Reproduce the text of each of the following records precisely as it appears, line by line, without alteration.

Content starts

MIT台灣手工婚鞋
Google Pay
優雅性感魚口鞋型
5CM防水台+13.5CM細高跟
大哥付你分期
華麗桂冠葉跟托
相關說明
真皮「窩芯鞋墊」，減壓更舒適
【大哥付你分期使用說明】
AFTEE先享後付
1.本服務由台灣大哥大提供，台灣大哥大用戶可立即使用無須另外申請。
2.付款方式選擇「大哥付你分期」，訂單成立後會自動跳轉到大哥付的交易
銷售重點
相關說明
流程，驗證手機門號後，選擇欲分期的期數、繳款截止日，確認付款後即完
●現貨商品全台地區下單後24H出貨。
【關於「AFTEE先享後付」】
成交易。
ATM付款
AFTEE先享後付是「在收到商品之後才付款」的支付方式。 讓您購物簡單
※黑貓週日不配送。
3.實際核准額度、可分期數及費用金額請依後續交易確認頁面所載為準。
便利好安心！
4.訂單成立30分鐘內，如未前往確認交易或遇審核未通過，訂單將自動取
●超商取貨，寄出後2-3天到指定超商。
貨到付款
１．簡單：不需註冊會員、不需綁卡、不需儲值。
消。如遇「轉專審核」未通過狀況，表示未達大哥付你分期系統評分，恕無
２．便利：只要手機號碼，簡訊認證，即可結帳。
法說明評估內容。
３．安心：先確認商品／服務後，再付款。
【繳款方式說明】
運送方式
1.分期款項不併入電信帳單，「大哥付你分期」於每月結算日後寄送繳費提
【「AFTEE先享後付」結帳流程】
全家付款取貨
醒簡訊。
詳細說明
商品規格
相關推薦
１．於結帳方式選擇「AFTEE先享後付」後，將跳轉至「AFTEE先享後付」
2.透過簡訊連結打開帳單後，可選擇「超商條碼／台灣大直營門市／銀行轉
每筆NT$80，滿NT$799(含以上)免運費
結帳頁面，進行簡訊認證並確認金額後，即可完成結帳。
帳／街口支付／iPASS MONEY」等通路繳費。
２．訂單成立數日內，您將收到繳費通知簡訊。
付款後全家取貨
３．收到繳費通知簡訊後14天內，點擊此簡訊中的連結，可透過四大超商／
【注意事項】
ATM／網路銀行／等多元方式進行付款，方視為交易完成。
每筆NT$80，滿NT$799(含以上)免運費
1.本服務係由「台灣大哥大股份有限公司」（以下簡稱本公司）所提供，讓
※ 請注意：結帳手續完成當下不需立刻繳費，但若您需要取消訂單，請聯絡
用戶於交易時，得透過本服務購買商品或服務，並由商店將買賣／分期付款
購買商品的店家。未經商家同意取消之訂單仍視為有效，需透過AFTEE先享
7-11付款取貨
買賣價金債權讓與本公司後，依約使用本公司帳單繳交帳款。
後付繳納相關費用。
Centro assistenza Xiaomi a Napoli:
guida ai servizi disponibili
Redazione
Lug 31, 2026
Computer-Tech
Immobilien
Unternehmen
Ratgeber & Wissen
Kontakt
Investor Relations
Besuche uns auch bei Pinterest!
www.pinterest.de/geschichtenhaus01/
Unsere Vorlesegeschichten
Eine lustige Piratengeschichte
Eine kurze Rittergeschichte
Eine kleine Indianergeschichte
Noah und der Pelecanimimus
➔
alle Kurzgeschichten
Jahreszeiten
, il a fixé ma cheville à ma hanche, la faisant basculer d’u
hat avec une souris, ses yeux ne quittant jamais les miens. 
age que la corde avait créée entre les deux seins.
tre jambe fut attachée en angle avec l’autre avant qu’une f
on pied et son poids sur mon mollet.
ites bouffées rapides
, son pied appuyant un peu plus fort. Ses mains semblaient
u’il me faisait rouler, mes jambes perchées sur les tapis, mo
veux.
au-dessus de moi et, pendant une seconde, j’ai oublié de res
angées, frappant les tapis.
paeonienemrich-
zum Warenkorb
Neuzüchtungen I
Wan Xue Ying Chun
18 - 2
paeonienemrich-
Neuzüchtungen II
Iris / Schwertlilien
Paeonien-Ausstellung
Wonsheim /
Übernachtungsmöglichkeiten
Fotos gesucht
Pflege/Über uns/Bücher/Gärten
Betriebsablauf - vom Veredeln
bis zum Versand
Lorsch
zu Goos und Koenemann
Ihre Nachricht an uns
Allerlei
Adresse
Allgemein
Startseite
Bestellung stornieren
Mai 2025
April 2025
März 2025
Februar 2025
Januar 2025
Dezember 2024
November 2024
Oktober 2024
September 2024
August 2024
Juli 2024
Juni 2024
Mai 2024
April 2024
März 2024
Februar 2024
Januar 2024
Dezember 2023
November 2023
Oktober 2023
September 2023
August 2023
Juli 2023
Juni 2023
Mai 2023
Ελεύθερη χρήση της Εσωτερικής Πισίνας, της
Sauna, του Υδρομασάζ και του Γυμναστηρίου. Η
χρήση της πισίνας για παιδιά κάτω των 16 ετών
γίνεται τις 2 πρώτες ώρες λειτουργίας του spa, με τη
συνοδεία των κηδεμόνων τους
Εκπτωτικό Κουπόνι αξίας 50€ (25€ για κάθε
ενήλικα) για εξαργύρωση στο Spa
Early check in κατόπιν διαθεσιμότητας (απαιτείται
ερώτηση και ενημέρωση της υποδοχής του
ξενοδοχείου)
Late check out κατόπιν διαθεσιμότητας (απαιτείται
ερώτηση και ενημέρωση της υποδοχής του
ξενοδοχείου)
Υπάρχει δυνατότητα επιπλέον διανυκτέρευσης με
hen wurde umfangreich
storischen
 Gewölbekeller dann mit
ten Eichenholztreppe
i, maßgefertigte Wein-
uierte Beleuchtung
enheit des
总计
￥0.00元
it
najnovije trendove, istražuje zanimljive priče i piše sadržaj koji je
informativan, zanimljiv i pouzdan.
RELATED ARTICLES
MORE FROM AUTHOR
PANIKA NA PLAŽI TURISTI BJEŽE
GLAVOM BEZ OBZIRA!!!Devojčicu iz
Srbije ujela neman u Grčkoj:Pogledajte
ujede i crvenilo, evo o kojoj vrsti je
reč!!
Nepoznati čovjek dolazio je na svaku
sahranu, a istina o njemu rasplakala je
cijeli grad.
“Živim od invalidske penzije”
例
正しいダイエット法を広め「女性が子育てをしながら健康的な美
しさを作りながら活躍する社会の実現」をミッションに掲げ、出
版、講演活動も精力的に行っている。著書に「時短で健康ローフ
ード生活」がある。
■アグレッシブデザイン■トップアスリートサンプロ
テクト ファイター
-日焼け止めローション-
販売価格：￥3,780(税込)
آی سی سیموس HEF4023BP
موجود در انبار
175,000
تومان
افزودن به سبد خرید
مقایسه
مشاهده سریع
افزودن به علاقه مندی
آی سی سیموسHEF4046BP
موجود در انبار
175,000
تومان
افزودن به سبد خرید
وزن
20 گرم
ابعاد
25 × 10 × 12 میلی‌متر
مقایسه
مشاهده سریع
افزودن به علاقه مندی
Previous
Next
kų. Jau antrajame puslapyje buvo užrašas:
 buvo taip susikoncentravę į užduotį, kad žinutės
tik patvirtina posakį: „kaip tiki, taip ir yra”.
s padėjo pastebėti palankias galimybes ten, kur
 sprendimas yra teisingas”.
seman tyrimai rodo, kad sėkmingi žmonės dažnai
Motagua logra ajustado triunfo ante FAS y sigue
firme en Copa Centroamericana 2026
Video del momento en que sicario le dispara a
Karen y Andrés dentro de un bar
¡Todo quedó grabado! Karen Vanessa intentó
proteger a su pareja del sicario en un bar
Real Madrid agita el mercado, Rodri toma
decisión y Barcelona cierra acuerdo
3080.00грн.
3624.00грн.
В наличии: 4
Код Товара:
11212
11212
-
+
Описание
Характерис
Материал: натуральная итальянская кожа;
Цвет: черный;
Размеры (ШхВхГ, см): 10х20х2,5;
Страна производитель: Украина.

Content ends

- _Solution for this task_:
MIT台灣手工婚鞋
Google Pay
優雅性感魚口鞋型
5CM防水台+13.5CM細高跟
大哥付你分期
華麗桂冠葉跟托
相關說明
真皮「窩芯鞋墊」，減壓更舒適
【大哥付你分期使用說明】
AFTEE先享後付
1.本服務由台灣大哥大提供，台灣大哥大用戶可立即使用無須另外申請。
2.付款方式選擇「大哥付你分期」，訂單成立後會自動跳轉到大哥付的交易
銷售重點
相關說明
流程，驗證手機門號後，選擇欲分期的期數、繳款截止日，確認付款後即完
●現貨商品全台地區下單後24H出貨。
【關於「AFTEE先享後付」】
成交易。
ATM付款
AFTEE先享後付是「在收到商品之後才付款」的支付方式。 讓您購物簡單
※黑貓週日不配送。
3.實際核准額度、可分期數及費用金額請依後續交易確認頁面所載為準。
便利好安心！
4.訂單成立30分鐘內，如未前往確認交易或遇審核未通過，訂單將自動取
●超商取貨，寄出後2-3天到指定超商。
貨到付款
１．簡單：不需註冊會員、不需綁卡、不需儲值。
消。如遇「轉專審核」未通過狀況，表示未達大哥付你分期系統評分，恕無
２．便利：只要手機號碼，簡訊認證，即可結帳。
法說明評估內容。
３．安心：先確認商品／服務後，再付款。
【繳款方式說明】
運送方式
1.分期款項不併入電信帳單，「大哥付你分期」於每月結算日後寄送繳費提
【「AFTEE先享後付」結帳流程】
全家付款取貨
醒簡訊。
詳細說明
商品規格
相關推薦
１．於結帳方式選擇「AFTEE先享後付」後，將跳轉至「AFTEE先享後付」
2.透過簡訊連結打開帳單後，可選擇「超商條碼／台灣大直營門市／銀行轉
每筆NT$80，滿NT$799(含以上)免運費
結帳頁面，進行簡訊認證並確認金額後，即可完成結帳。
帳／街口支付／iPASS MONEY」等通路繳費。
２．訂單成立數日內，您將收到繳費通知簡訊。
付款後全家取貨
３．收到繳費通知簡訊後14天內，點擊此簡訊中的連結，可透過四大超商／
【注意事項】
ATM／網路銀行／等多元方式進行付款，方視為交易完成。
每筆NT$80，滿NT$799(含以上)免運費
1.本服務係由「台灣大哥大股份有限公司」（以下簡稱本公司）所提供，讓
※ 請注意：結帳手續完成當下不需立刻繳費，但若您需要取消訂單，請聯絡
用戶於交易時，得透過本服務購買商品或服務，並由商店將買賣／分期付款
購買商品的店家。未經商家同意取消之訂單仍視為有效，需透過AFTEE先享
7-11付款取貨
買賣價金債權讓與本公司後，依約使用本公司帳單繳交帳款。
後付繳納相關費用。
Centro assistenza Xiaomi a Napoli:
guida ai servizi disponibili
Redazione
Lug 31, 2026
Computer-Tech
Immobilien
Unternehmen
Ratgeber & Wissen
Kontakt
Investor Relations
Besuche uns auch bei Pinterest!
www.pinterest.de/geschichtenhaus01/
Unsere Vorlesegeschichten
Eine lustige Piratengeschichte
Eine kurze Rittergeschichte
Eine kleine Indianergeschichte
Noah und der Pelecanimimus
➔
alle Kurzgeschichten
Jahreszeiten
, il a fixé ma cheville à ma hanche, la faisant basculer d’u
hat avec une souris, ses yeux ne quittant jamais les miens. 
age que la corde avait créée entre les deux seins.
tre jambe fut attachée en angle avec l’autre avant qu’une f
on pied et son poids sur mon mollet.
ites bouffées rapides
, son pied appuyant un peu plus fort. Ses mains semblaient
u’il me faisait rouler, mes jambes perchées sur les tapis, mo
veux.
au-dessus de moi et, pendant une seconde, j’ai oublié de res
angées, frappant les tapis.
paeonienemrich-
zum Warenkorb
Neuzüchtungen I
Wan Xue Ying Chun
18 - 2
paeonienemrich-
Neuzüchtungen II
Iris / Schwertlilien
Paeonien-Ausstellung
Wonsheim /
Übernachtungsmöglichkeiten
Fotos gesucht
Pflege/Über uns/Bücher/Gärten
Betriebsablauf - vom Veredeln
bis zum Versand
Lorsch
zu Goos und Koenemann
Ihre Nachricht an uns
Allerlei
Adresse
Allgemein
Startseite
Bestellung stornieren
Mai 2025
April 2025
März 2025
Februar 2025
Januar 2025
Dezember 2024
November 2024
Oktober 2024
September 2024
August 2024
Juli 2024
Juni 2024
Mai 2024
April 2024
März 2024
Februar 2024
Januar 2024
Dezember 2023
November 2023
Oktober 2023
September 2023
August 2023
Juli 2023
Juni 2023
Mai 2023
Ελεύθερη χρήση της Εσωτερικής Πισίνας, της
Sauna, του Υδρομασάζ και του Γυμναστηρίου. Η
χρήση της πισίνας για παιδιά κάτω των 16 ετών
γίνεται τις 2 πρώτες ώρες λειτουργίας του spa, με τη
συνοδεία των κηδεμόνων τους
Εκπτωτικό Κουπόνι αξίας 50€ (25€ για κάθε
ενήλικα) για εξαργύρωση στο Spa
Early check in κατόπιν διαθεσιμότητας (απαιτείται
ερώτηση και ενημέρωση της υποδοχής του
ξενοδοχείου)
Late check out κατόπιν διαθεσιμότητας (απαιτείται
ερώτηση και ενημέρωση της υποδοχής του
ξενοδοχείου)
Υπάρχει δυνατότητα επιπλέον διανυκτέρευσης με
hen wurde umfangreich
storischen
 Gewölbekeller dann mit
ten Eichenholztreppe
i, maßgefertigte Wein-
uierte Beleuchtung
enheit des
总计
￥0.00元
it
najnovije trendove, istražuje zanimljive priče i piše sadržaj koji je
informativan, zanimljiv i pouzdan.
RELATED ARTICLES
MORE FROM AUTHOR
PANIKA NA PLAŽI TURISTI BJEŽE
GLAVOM BEZ OBZIRA!!!Devojčicu iz
Srbije ujela neman u Grčkoj:Pogledajte
ujede i crvenilo, evo o kojoj vrsti je
reč!!
Nepoznati čovjek dolazio je na svaku
sahranu, a istina o njemu rasplakala je
cijeli grad.
“Živim od invalidske penzije”
例
正しいダイエット法を広め「女性が子育てをしながら健康的な美
しさを作りながら活躍する社会の実現」をミッションに掲げ、出
版、講演活動も精力的に行っている。著書に「時短で健康ローフ
ード生活」がある。
■アグレッシブデザイン■トップアスリートサンプロ
テクト ファイター
-日焼け止めローション-
販売価格：￥3,780(税込)
آی سی سیموس HEF4023BP
موجود در انبار
175,000
تومان
افزودن به سبد خرید
مقایسه
مشاهده سریع
افزودن به علاقه مندی
آی سی سیموسHEF4046BP
موجود در انبار
175,000
تومان
افزودن به سبد خرید
وزن
20 گرم
ابعاد
25 × 10 × 12 میلی‌متر
مقایسه
مشاهده سریع
افزودن به علاقه مندی
Previous
Next
kų. Jau antrajame puslapyje buvo užrašas:
 buvo taip susikoncentravę į užduotį, kad žinutės
tik patvirtina posakį: „kaip tiki, taip ir yra”.
s padėjo pastebėti palankias galimybes ten, kur
 sprendimas yra teisingas”.
seman tyrimai rodo, kad sėkmingi žmonės dažnai
Motagua logra ajustado triunfo ante FAS y sigue
firme en Copa Centroamericana 2026
Video del momento en que sicario le dispara a
Karen y Andrés dentro de un bar
¡Todo quedó grabado! Karen Vanessa intentó
proteger a su pareja del sicario en un bar
Real Madrid agita el mercado, Rodri toma
decisión y Barcelona cierra acuerdo
3080.00грн.
3624.00грн.
В наличии: 4
Код Товара:
11212
11212
-
+
Описание
Характерис
Материал: натуральная итальянская кожа;
Цвет: черный;
Размеры (ШхВхГ, см): 10х20х2,5;
Страна производитель: Украина.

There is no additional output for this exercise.